Starting with the carrot which you cannot see because it is hidden in the photo. This was vertically-halved, roasted to a nice texture and flavour if a tad burnt on one side. I didn’t detect the garlic flavour that the menu suggested, but that may be more me than them.

Kale. It’s difficult enough to think of new ways to describe carrots every week, but kale is just kale. I quite like it. Moving on.

You’ll see there was not much gravy originally supplied – more was forthcoming via a collection of thimbles though the waitress seemed confused when I tried to explain that I was northern. I guess the unsubtleties of being an ugly northern gravy-guzzling grunt don’t always translate to the French.

Pretty sure it would have been more efficient had the gravy just came in a larger jug instead of 6 thimbles, but hey. Anyway, so cabbage is a gravy hog – scraping up scraps of cabbage tends to scrape up lots of gravy too. But this wasn’t ordinary cabbage – whole grain mustard had been mixed in to give it some power. Not too strong, but enough to make me take notice. Nice work.

Dolphin Nose?

Then we had an unusual creation – some form of cauliflower-flecked dauphinoise (shitting hell did I spell that right first time?). Softly solid layers of potato, with a slightly creamy filling. Joyous.

I’m pretty sure some places wouldn’t bother with roast potatoes after supplying a dauphinoise (and some places certainly shouldn’t bother…or should learn how to make proper ones). Three roast potatoes were supplied though were the weak point of the dinner. Soft – no crispy edges but perfectly yet uninspiringly edible.

Post-rearrangement

The Yorkshire pudding was shaped nicely and was mostly quite a floury texture and feel. Part of it was rather dry but most of it was decent – even if I am really rather bored of Yorkshire puddings, which is kind of like Nigel Farage being bored of his epic protest march…oh wait a minute.

Damn, us remoaners are going to struggle to win the civil war, aren’t we?

Let’s just laugh at Nigel Farage a bit more, shall we?

Stolen from https://twitter.com/ByDonkeys

Enough to almost make you feel sad for him. Thankfully, the pork belly was anything other than sad – it was a joyous, chunk of meat.

Sumptuously tender with a hint of stuffing in the middle – this was as perfectly cooked a piece of pork belly that I’ve had. Not only was the meat spot-on, but the crackling was too – crunchy enough, not at all chewy – this was bang on cracking crackling. I did once have someone ask me where the best crackling was in London…this has to be a contender now.

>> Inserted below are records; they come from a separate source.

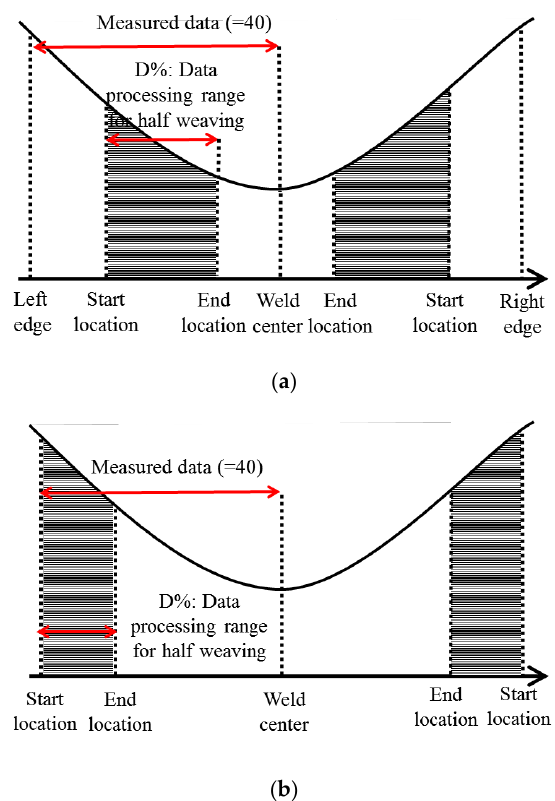
Figure 13. Selection of the signal section for weld seam tracking: ( a ) Root pass welding, ( b ) fill pass welding.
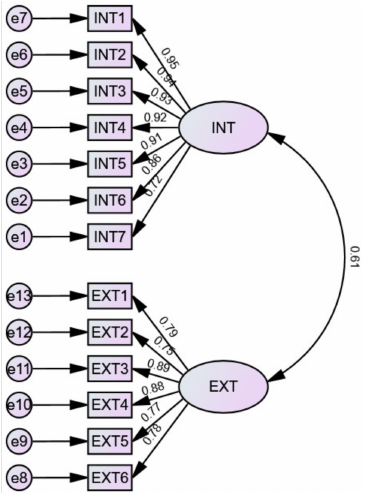
Figure 3. Model 2 path diagram.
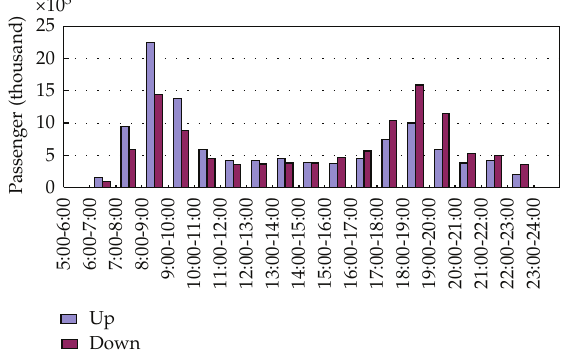
Figure 4: Daily Passenger flow in two ride directions of line 8 in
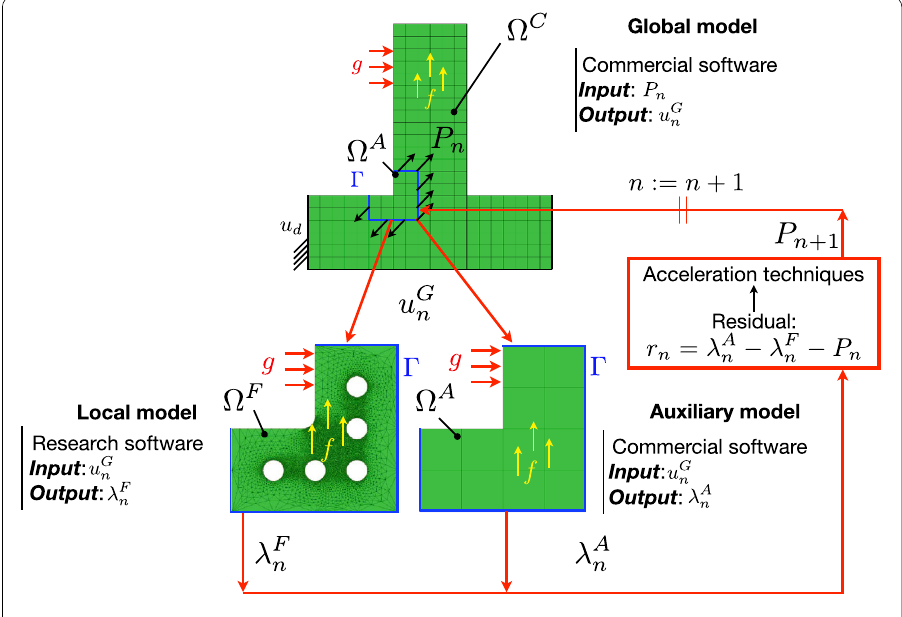
Fig. 2 Flow chart of global/local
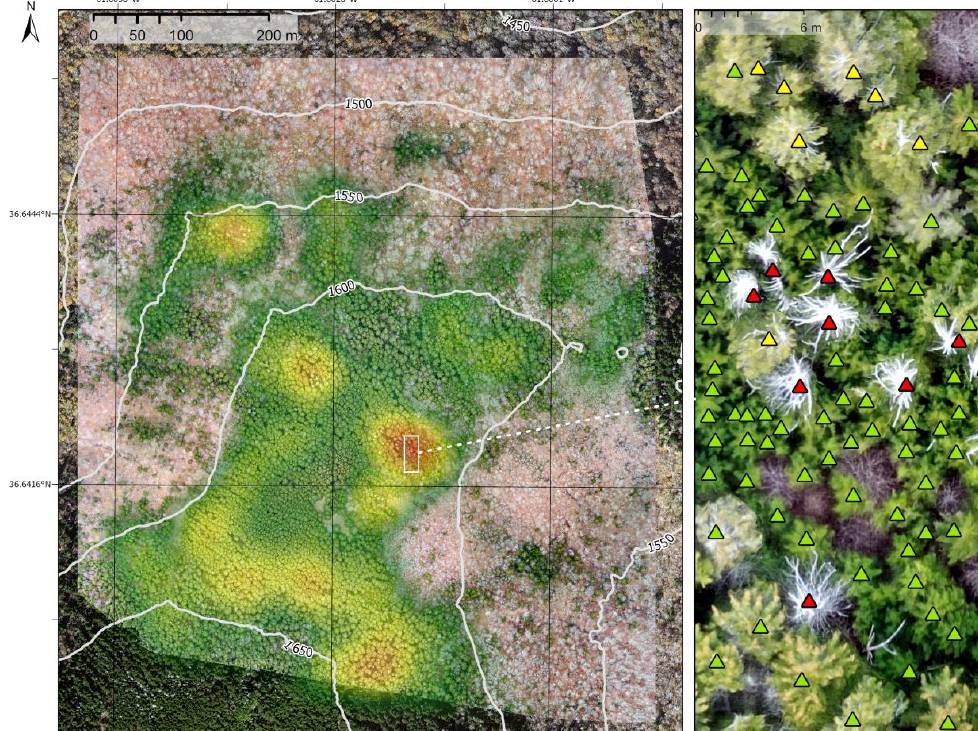
Figure 4. Left : Kernel density map of only dead and declining spruce points within the Whitetop sample plot with green-yellow-red color ramp; green and red indicate low and high concentrations of dead/declining spruce, respectively. A 2.5 m resolution pixel size was set to represent the approximate horizontal area of spruce. Triangles (see right close-up) represent classified spruce: red = dead, yellow = declining, and green = live; contour lines in meters above sea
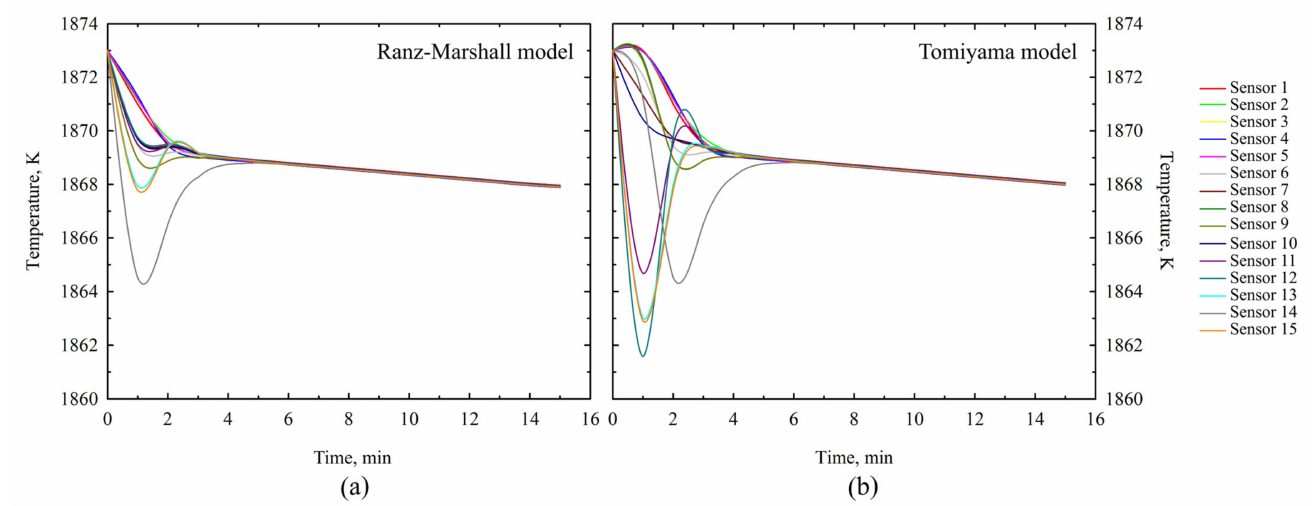
Figure 6. Steel temperature behavior by running ( a ) Ranz-Marshall and ( b ) Tomiyama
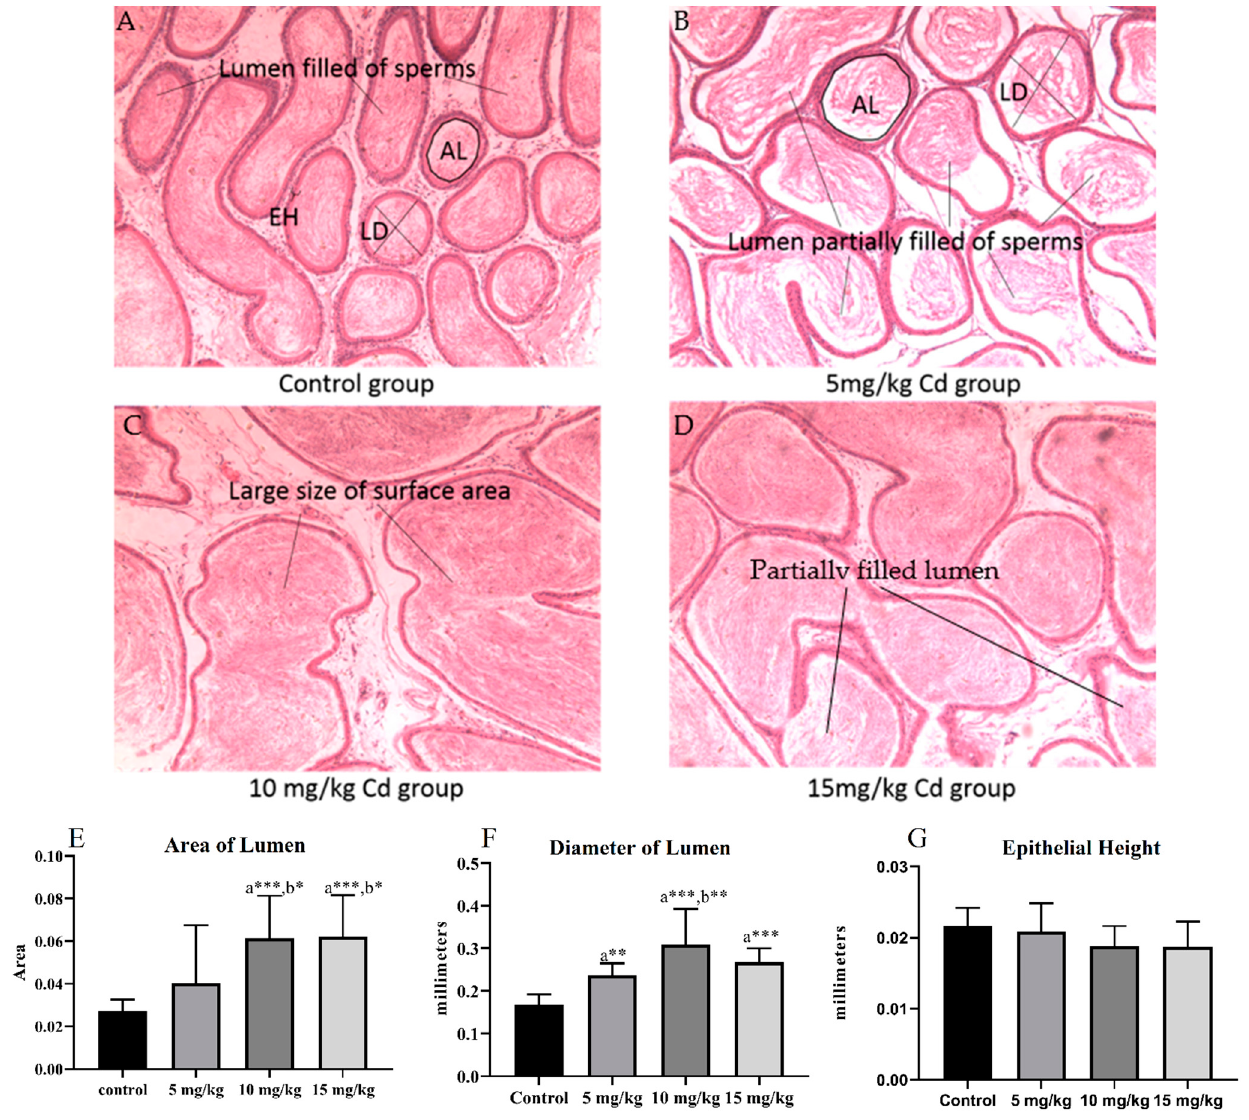
Figure 3. Microphotographs of the epididymis. ( A ) The control group showed normal morphology and lumen full of sperm. ( B ) The 5 mg Cd/kg treatment group showed damaged tubules with a partially empty lumen. ( C ) The 10 mg Cd/kg and ( D ) 15 mg Cd/kg treatment groups showed lumen with a large surface area. The ( E ) area and ( F ) diameter of the lumen. ( G ) Height of the epithelium (magnification 10 × ). (a = comparison to control, b = comparison to 5 mg/kg group. Probability: * = p < 0.05, ** = p < 0.01 and *** = p < 0.001)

A bit like this disco track, I had to not just ask for extra gravy, but some gravy in the first place.

Give me some more gravy, why won’t you give me some more gravy, why won’t you give me some more gravy, why won’t you give me some more gravy.

They did give me some gravy and then some more – no slouching around waiting forever like some places. Decent gravy too – nothing spectacular but all I hope for in a land of thin, watery jus. Maybe chefs are starting to listen to me? Proper gravy consistency if unspectacular in flavour..

Though I think she is singing about wanting cock. Not gravy. Ahhh the joys of disco music. Not much longer until you can stand in a muddy field with thousands of others having a spiritual experience. Ahhh summer. Ahhh hotpants. Ahhh beer season. Ahhh k-holing in a portaloo.

Howzat?

Overall it was a very good Sunday roast. The pork belly was superb – everything else Stuart Broadly – Ahhh cricket – around good. Some creativity on the vegetable front too.

Service was good – a well-spoken young waiter that one of my gay friends (multiple gay friends…check me out) would have appreciated. It was the kind of service that I actually feel like paying the service charge for.

Our two lesser-spotted roast clubbers (one of whom has a tiny bit of everything on the plate in each mouthful, which seems rather inefficient) both scored it a 9. I’m not that generous but it is definitely around an 8. A solid round 8.00 out of 10 – a score that my beef-eating regular roast clubber agrees with.

I could definitely understand why this place is often fully-booked. A charming venue albeit rather out of the way – it is definitely worth making the effort to persuade your chauffeur to drive you here.

Next Sunday is a super secret mission that you are not going to find out about for a while. Soz. I will make it up to you.